In other words, you have conducted an examination without making a question paper and without having to mark a pile of answer books.

I tried this for three years in the course I teach on Educational Technology for M.Ed. Students, each time usually after the first two weeks. There is an uncanny correlation between the scores and the scores at the end of the one year course.
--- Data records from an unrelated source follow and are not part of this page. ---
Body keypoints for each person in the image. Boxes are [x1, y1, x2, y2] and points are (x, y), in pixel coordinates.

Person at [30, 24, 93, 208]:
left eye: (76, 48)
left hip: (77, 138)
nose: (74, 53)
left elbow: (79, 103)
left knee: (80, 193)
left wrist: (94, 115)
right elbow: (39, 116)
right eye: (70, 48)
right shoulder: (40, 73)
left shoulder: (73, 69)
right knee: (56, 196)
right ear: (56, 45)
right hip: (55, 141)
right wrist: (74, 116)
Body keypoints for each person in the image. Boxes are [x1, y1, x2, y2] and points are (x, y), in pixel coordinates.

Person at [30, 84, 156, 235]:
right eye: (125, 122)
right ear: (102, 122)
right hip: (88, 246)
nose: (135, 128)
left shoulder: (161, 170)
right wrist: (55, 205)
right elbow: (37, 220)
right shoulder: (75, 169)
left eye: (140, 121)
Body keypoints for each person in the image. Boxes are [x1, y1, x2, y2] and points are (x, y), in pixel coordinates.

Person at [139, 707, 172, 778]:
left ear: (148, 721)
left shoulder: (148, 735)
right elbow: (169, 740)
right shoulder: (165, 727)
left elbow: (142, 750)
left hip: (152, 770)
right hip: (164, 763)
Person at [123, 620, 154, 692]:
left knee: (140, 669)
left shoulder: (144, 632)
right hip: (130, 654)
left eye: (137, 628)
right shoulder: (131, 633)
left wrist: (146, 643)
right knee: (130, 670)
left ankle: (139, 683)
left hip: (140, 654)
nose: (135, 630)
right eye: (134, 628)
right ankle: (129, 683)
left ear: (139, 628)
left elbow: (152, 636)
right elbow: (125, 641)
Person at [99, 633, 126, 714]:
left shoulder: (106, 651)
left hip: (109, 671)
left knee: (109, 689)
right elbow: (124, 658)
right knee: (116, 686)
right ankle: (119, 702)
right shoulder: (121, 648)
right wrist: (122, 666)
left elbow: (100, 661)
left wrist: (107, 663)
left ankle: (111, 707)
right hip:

I haven't yet done all the stats and written it all up as a paper but I will.

In the meanwhile, I thought you might like to try....

12 Comments:

Blogger Unknown said...

Yes I am using it tomorrow in a training program for star managers of HDFC Bank tomorrow and shall keep u posted Doc
Jai Shankar

September 19, 2012 at 7:29 PM  
Blogger HEMCHARI said...

Excellent I shall implement with our M.A II Education students opting for ICT & ODL.
i SHALL ALSO SHARE THIS With Dept of Education-University of Mumbai

September 19, 2012 at 8:52 PM  
Blogger Ardis said...

I'd like to figure out how to do this on mobile phones or Moodle.

September 20, 2012 at 3:58 PM  
Blogger Chandrakant Redican said...

This is excellent, I hate grading papers... I am going to use this next time I assess my class

September 20, 2012 at 8:11 PM  
Blogger Sugata Mitra said...

Please do let me know how it went, if you tried it.

September 22, 2012 at 2:45 AM  
Blogger Mashall said...

Do you think this would work with younger students? Perhaps not the grading part, but...

October 5, 2012 at 1:45 AM  
Blogger Tara TJ said...

I am looking forward to reading your paper. We are trying Self Organized Assessment Methods in the NZ Primary School context (children aged 5-11 years old) where they use technology to capture their own evidence of learning. Will share our findings too!

October 30, 2012 at 12:48 AM  
Blogger Luis Hernán said...

I'm doing it with my college students, and since they're studying to become teachers, I will also ask them to create and specify the parameters for a correct answer (like a rubric or checklist), then I'm killing two birds with one stone.

www.ted.com/tedx/events/6082

November 21, 2012 at 4:16 AM  
Blogger 21C-villages said...

Can we try and emulate this experiment on a Tablets (laptops?), network, asynchronously, over the Internet, and probably Cloud hosted ? Something like a MOOC, but for testing and evaluation?

Any takers?

I am tinkering with 21st century communities and villages. Knowledge Machine is one key component. Wondering how MOOC's, Flip schooling, Khan Academy and continuous learning, can shape up?

Vipen Mahajan.
ex-NIIT in the 1990's.

Regards, Sugato.

vmahajan9@gmail.com


February 21, 2013 at 8:00 PM  
Blogger Unknown said...

We may have an environment where we can allow students to write questions. Only multiple-choice though, but the exams would be automatically graded.

Gunnar

March 17, 2013 at 4:02 PM  
Blogger Lyra Josefsson said...

Any advice for 4-5-6-7 year olds who are not very proficient readers or writers yet!

March 18, 2013 at 7:27 PM  
Blogger Justice said...

Hi, I have used Socratic Dialogues - self written, to assess what I know about any particular subject and create more questions. I have done this successfully and reckon having students write their own dialogues could be a way of self assessment or group assessment if the dialogues are read by others. I would appreciate your own thoughts on this. I have written as much eslewhere on this blog following listening to your interesting TED talk. Many thanks and kind regards.